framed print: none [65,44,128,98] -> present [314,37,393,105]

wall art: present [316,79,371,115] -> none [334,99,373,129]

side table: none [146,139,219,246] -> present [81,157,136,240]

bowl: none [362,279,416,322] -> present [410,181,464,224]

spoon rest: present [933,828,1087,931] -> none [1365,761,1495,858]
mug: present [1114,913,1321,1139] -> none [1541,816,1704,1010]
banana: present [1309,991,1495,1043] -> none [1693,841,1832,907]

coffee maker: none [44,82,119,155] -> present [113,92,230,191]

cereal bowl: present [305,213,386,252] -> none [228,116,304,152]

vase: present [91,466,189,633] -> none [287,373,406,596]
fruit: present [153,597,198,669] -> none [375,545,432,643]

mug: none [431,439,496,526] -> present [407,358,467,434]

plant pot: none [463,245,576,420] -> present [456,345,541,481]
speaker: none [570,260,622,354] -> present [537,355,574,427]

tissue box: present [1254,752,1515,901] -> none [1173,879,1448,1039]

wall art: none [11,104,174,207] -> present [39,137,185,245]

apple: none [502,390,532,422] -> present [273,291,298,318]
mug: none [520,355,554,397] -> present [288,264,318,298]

+---+

### EXERCISE
Above are the records. Copy every line in them holding "wall".

### SOLUTION
wall art: present [316,79,371,115] -> none [334,99,373,129]
wall art: none [11,104,174,207] -> present [39,137,185,245]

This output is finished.